Moving Back to the Old Home Town
by Jim Terr
I had lived in Santa Fe, New Mexico for 23 years before it occurred to me to offer to move back to Las Vegas, New Mexico (the “original” Las Vegas!), 65 miles east, where I was raised, to help care for my mom, aged 92 at the time.
My brother had been doing the honors (living with her, in her beautiful red-brick Victorian we were raised in) for a year, and I thought I’d offer to relieve him. My mom couldn’t believe my offer, recalling that a year earlier, when she had asked me if I’d like to move over there, I had responded “I’d rather slit my wrists.”
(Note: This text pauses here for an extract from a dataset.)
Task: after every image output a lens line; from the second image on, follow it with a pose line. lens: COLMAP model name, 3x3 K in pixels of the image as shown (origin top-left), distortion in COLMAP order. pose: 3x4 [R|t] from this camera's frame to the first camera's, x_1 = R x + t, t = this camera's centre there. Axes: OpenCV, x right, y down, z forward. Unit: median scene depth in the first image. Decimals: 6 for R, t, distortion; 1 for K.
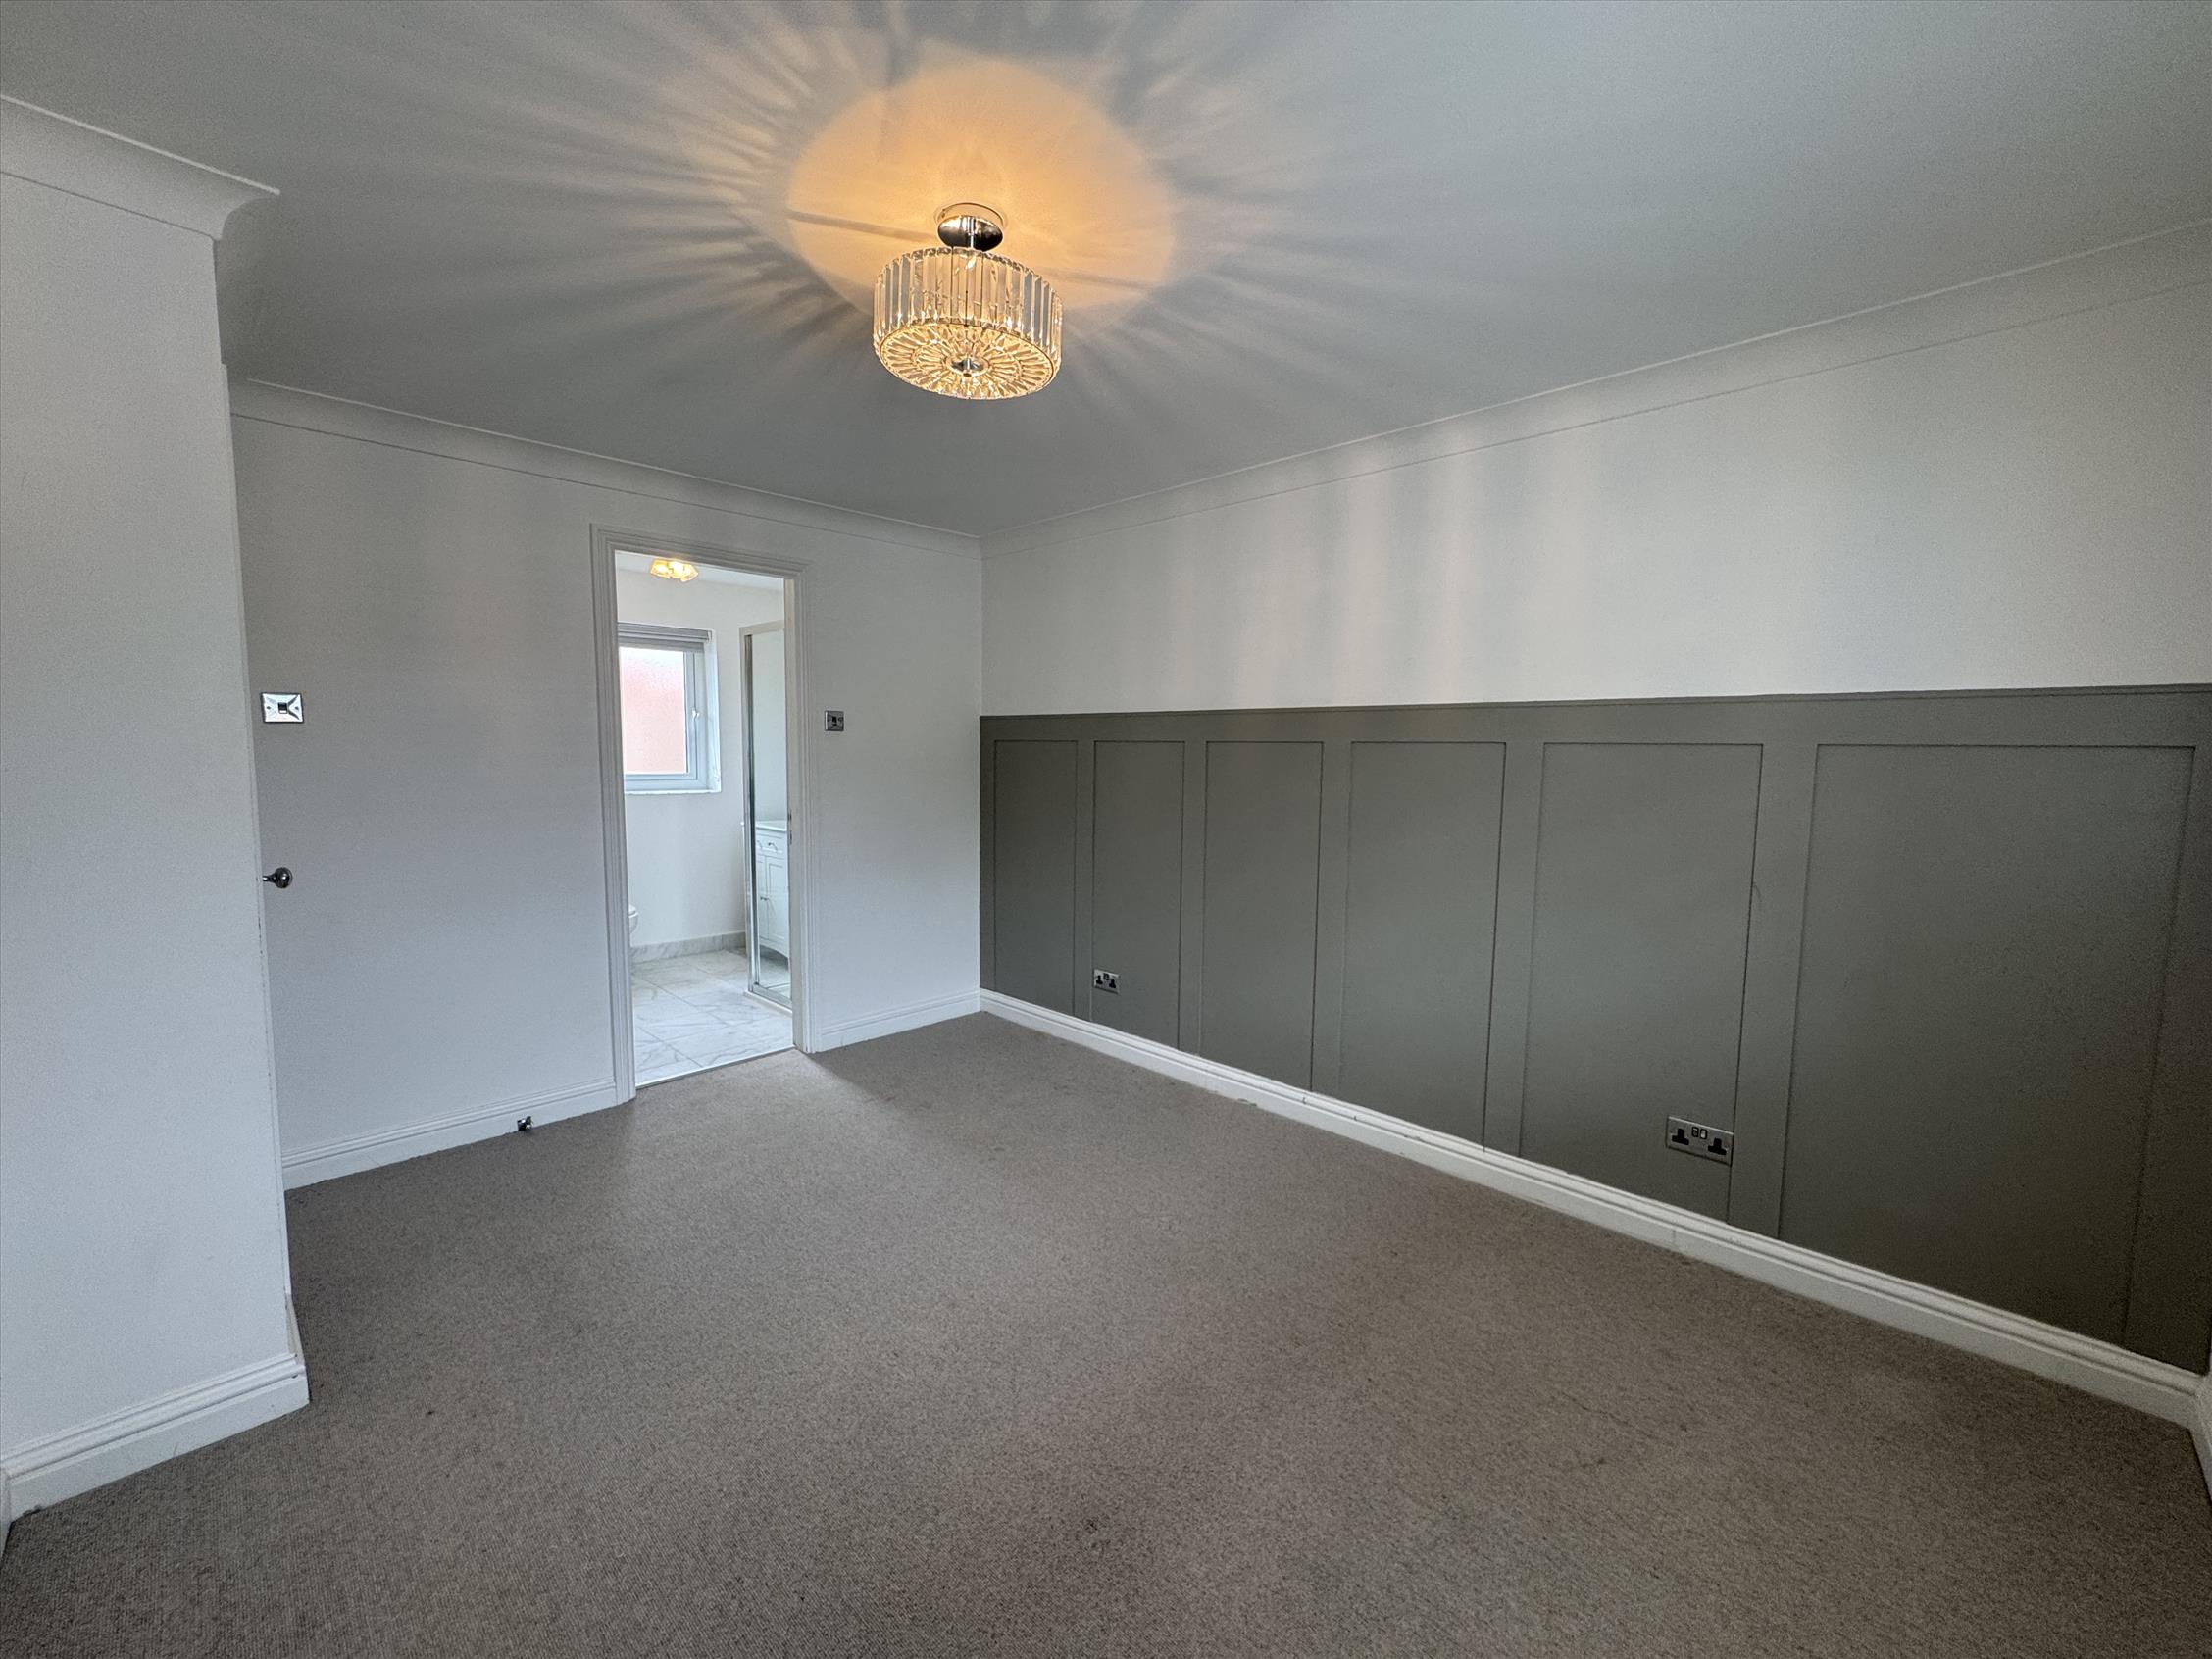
lens RADIAL K [[881.0, 0, 1105.4], [0, 881.0, 828.4], [0, 0, 1]] dist [0.001265, -0.000166]
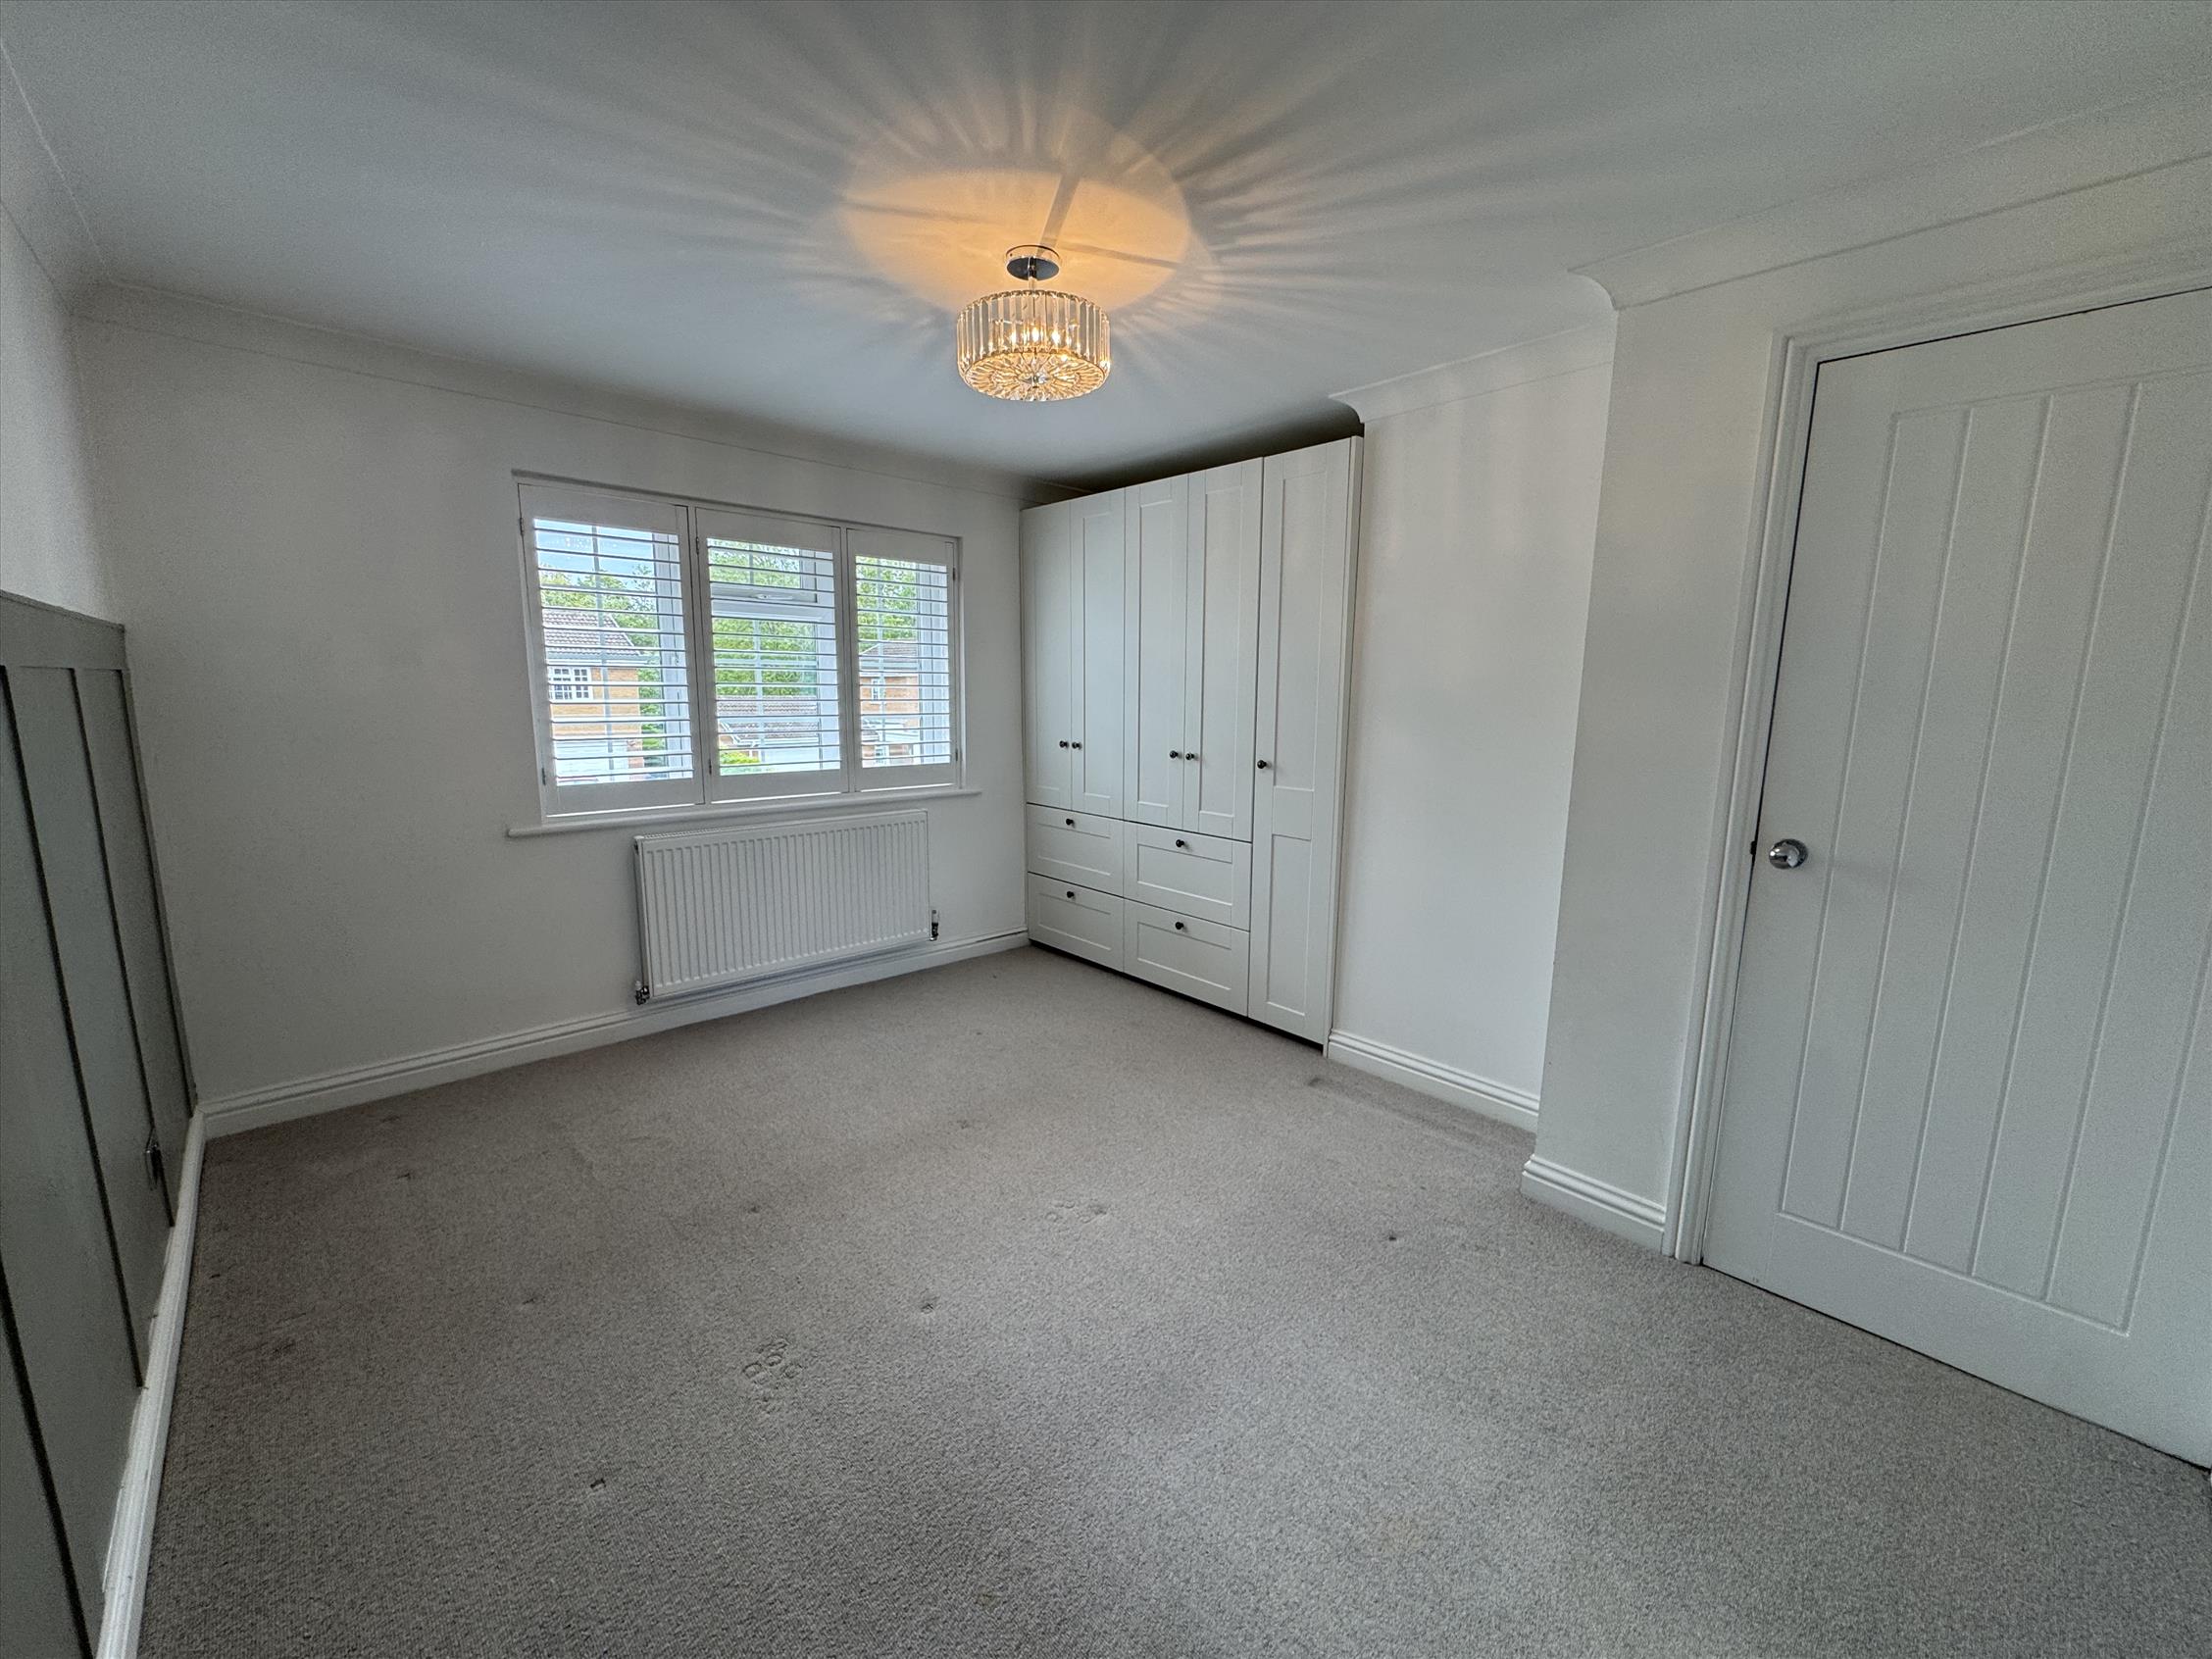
lens RADIAL K [[881.0, 0, 1113.3], [0, 881.0, 834.1], [0, 0, 1]] dist [0.001265, -0.000166]
pose [[-0.998714, -0.036777, 0.034911, -0.311024], [-0.026811, 0.967343, 0.252050, -0.210139], [-0.043040, 0.250790, -0.967084, 2.196763]]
My suicidal reluctance had been due to my attitude that Santa Fe was fascinating, culturally alive, hip, filled with beautiful, interesting people and romantic prospects, whereas Las Vegas (population 15,000) was insular, uninteresting, provincial, stagnant.
As I was cleaning up to move out of the place I was living in, my ever-active songwriting mind was generating a beautiful tribute song about Las Vegas, my home town, perhaps as a coping mechanism, a reflection of my deeper excitement about moving back there despite my well-developed bad attitudes about the place.
Now, a little over six months since moving back to Las Vegas, I am able to see more clearly what a tremendous transition was involved in moving back – and in gradually overcoming the horrible attitudes I had developed about my dear little old home town.